Given his celebrity status, it can be easy to forget what first made Warren Buffett the world's most-followed investor: His impeccable track record. For decades, Mr. Buffett has produced returns at Berkshire Hathaway that almost no investor can match.

But Prem Watsa can.

The chief executive officer of Toronto-based Fairfax Financial Holdings, Mr. Watsa has achieved exceptional results over the past 2½ decades by using a value-focused approach. His quality can be seen most clearly in the results posted by Fairfax's investment arm, Hamblin Watsa Investment Council.

In the 15 years through 2011, Mr. Watsa helped guide Hamblin Watsa's stock portfolio to annualized returns of 14.2 per cent, nearly tripling the S&P 500's 5.5 per cent annual returns over that period.

I believe that the best way to become a good investor is to learn from those who have had the most success in the stock market over the long haul. That's why I created my Guru Strategies (each of which is based on the approach of a different investing great), and it's why I pay heed to what an investor like Mr. Watsa has to say.

Last year, he offered this piece of wisdom while discussing his strategy. "We look at markets declining as an opportunity to buy good assets cheaply. … Similarly, when market exuberance sends prices well above our estimation of value, we don't buy and we might sell. … A clear understanding of the fundamental value of our holdings allows us to go against the crowd. It is lonely at times, but it works."

Wise words.

I was curious to see how Mr. Watsa's most recent moves stack up against the strategies of some of history's other great investors, so I ran Fairfax's most recent U.S. holdings through my guru-inspired strategies. I found several stocks that get high marks from both Fairfax and these guru-based approaches – and that makes them worth a long, hard look if you're on the hunt for good value stocks.

Wal-Mart Stores (WMT): Fairfax had a minor position in the Arkansas-based retail giant at the end of the first quarter, owning about $13.5-million (U.S.) of its shares. It's one of the few Fairfax holdings that also gets high marks from my extremely stringent Buffett-based model. This strategy looks for firms with decade-long histories of increasing annual earnings, manageable debt and high returns on equity (ROE).

Wal-Mart delivers on all fronts. It has raised earnings per share in each year of the past decade, it has enough annual earnings that it could pay off all its debt in under five years if need be, and it has generated a 10-year average ROE of 20.4 per cent. Wal-Mart's shares also come with a solid 7.1 per cent earnings yield.

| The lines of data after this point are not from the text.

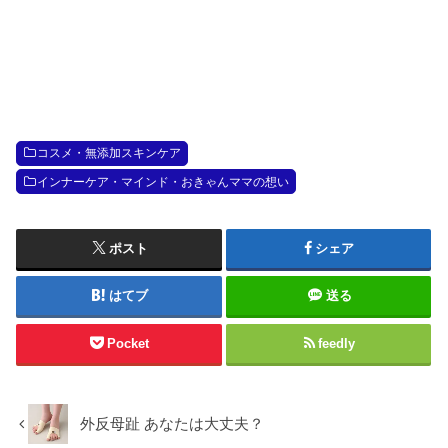
コスメ・無添加スキンケア
インナーケア・マインド・おきゃんママの想い
ポスト
シェア
はてブ
送る
Pocket
feedly
外反母趾 あなたは大丈夫？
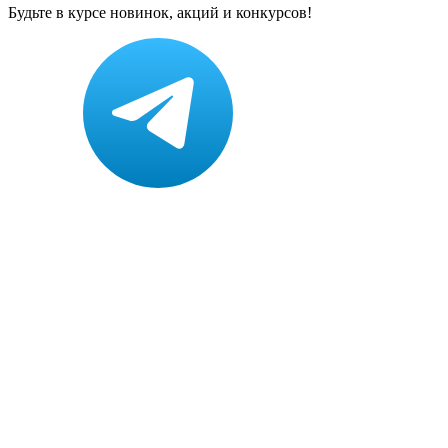
Будьте в курсе новинок, акций и конкурсов!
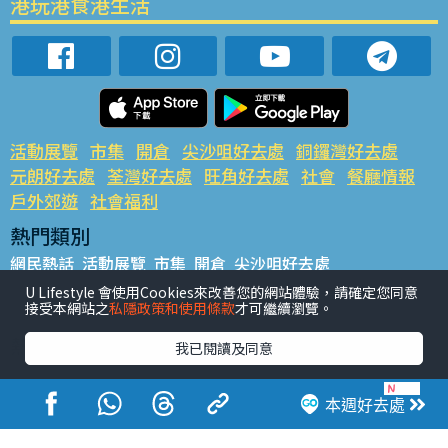
港玩港食港生活
活動展覽
市集
開倉
尖沙咀好去處
銅鑼灣好去處
元朗好去處
荃灣好去處
旺角好去處
社會
餐廳情報
戶外郊遊
社會福利
熱門類別
網民熱話
活動展覽
市集
開倉
尖沙咀好去處
銅鑼灣好去處
元朗好去處
荃灣好去處
旺角好去處
社會
U Lifestyle 會使用Cookies來改善您的網站體驗，請確定您同意
接受本網站之
私隱政策和使用條款
才可繼續瀏覽。
餐廳情報
戶外郊遊
熱門標籤
我已閱讀及同意
#UGO搵好去處
#人氣活動推介
#美食社群熱話
#親子玩樂好去處
#ULifestyle應用程式
#限時搶
本週好去處
#UJetso禮物放送
#ULifestyle商戶中心
#著數
#網絡熱話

Johnson & Johnson (JNJ): At the end of the first quarter, Fairfax owned nearly $400-million in shares of this New Jersey-based maker of health care and personal products. The firm has been a long-time Berkshire holding, but has had some choppy earnings in recent years (including a big decline last year), part of why my Buffett-based model isn't seeing it as a "buy" right now despite its reasonable debt load and stellar return on equity. But my James O'Shaughnessy-based value approach does see a lot to like, including the company's large size, strong cash flow and 3.95 per cent dividend yield.

Wells Fargo & Co. (WFC): San Francisco-based Wells has weathered the financial turmoil of the past four years better than any other U.S. bank. Mr. Watsa's Fairfax owned more than $100-million of its shares at the end of the first quarter, while Berkshire owned more than $1-billion. My Peter Lynch-inspired model is equally enthusiastic about the stock. It likes the company's relatively low price-to-earnings ratio in relation to its growth rate.

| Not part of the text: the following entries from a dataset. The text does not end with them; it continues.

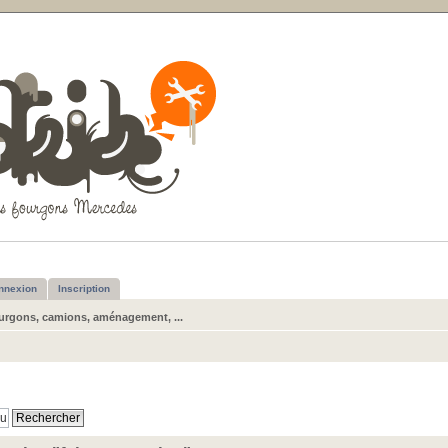
nnexion
Inscription
urgons, camions, aménagement, ...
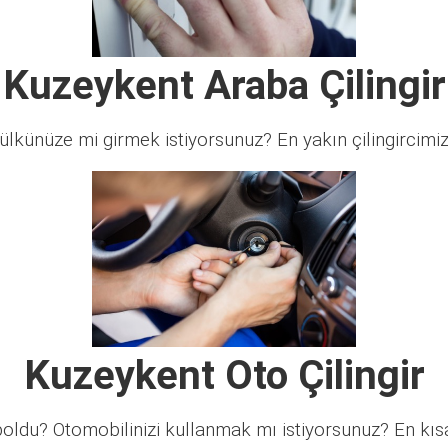
Kuzeykent Araba Çilingir
lkünüze mi girmek istiyorsunuz? En yakın çilingircimi
Kuzeykent Oto Çilingir
ldu? Otomobilinizi kullanmak mı istiyorsunuz? En kısa 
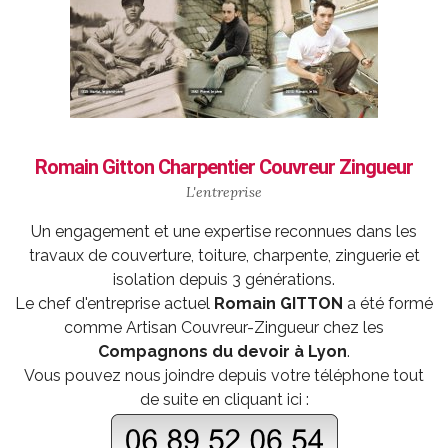
Romain Gitton Charpentier Couvreur Zingueur
L'entreprise
Un engagement et une expertise reconnues dans les
travaux de couverture, toiture, charpente, zinguerie et
isolation depuis 3 générations.
Le chef d'entreprise actuel
Romain GITTON
a été formé
comme
Artisan Couvreur-Zingueur
chez les
Compagnons du devoir à Lyon
.
Vous pouvez nous joindre depuis votre téléphone tout
de suite en cliquant ici :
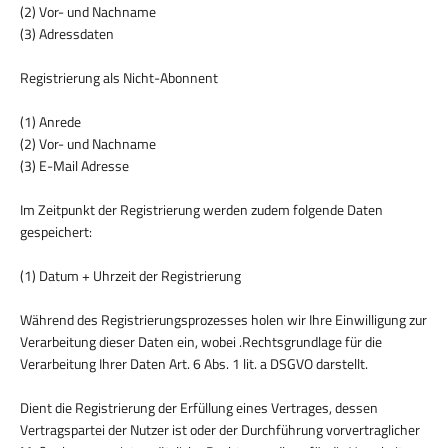
(2) Vor- und Nachname
(3) Adressdaten
Registrierung als Nicht-Abonnent
(1) Anrede
(2) Vor- und Nachname
(3) E-Mail Adresse
Im Zeitpunkt der Registrierung werden zudem folgende Daten
gespeichert:
(1) Datum + Uhrzeit der Registrierung
Während des Registrierungsprozesses holen wir Ihre Einwilligung zur
Verarbeitung dieser Daten ein, wobei .Rechtsgrundlage für die
Verarbeitung Ihrer Daten Art. 6 Abs. 1 lit. a DSGVO darstellt.
Dient die Registrierung der Erfüllung eines Vertrages, dessen
Vertragspartei der Nutzer ist oder der Durchführung vorvertraglicher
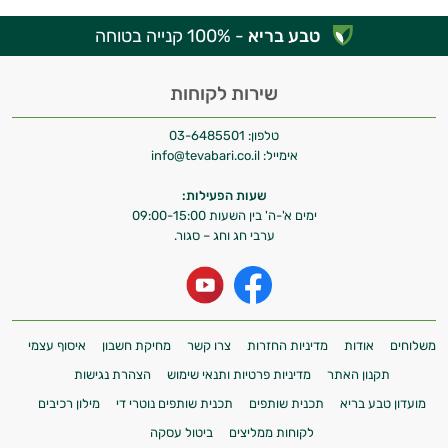
טבע בריא
- 100% קנייה בטוחה
שירות לקוחות
טלפון:
03-6485501
אימייל:
info@tevabari.co.il
שעות הפעילות:
ימים א'-ה' בין השעות 09:00-15:00
ערבי חג וחג – סגור.
משלוחים
אודות
מדיניות החזרות
צרו קשר
מחיקת חשבון
איסוף עצמי
תקנון האתר
מדיניות פרטיות ותנאי שימוש
הצהרת נגישות
מועדון טבע בריא
תכנית שותפים
תכנית שותפים נוטרי די
מילון רכיבים
לקוחות ממליצים
ביטול עסקה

Pfizer Inc. (PFE): Fairfax owned about $5.3-million of this drug giant's shares at the end of the first quarter. The firm's earnings have been pretty choppy in recent years and its return on retained earnings falls well short of my Buffett-based model's standard. But my O'Shaughnessy-inspired model sees value in the New York-based firm's shares. The strategy likes its large size, strong cash flow per share, and solid 4.1 per cent dividend yield.

Disclosure: I own shares in Wells Fargo, Pfizer and Wal-Mart.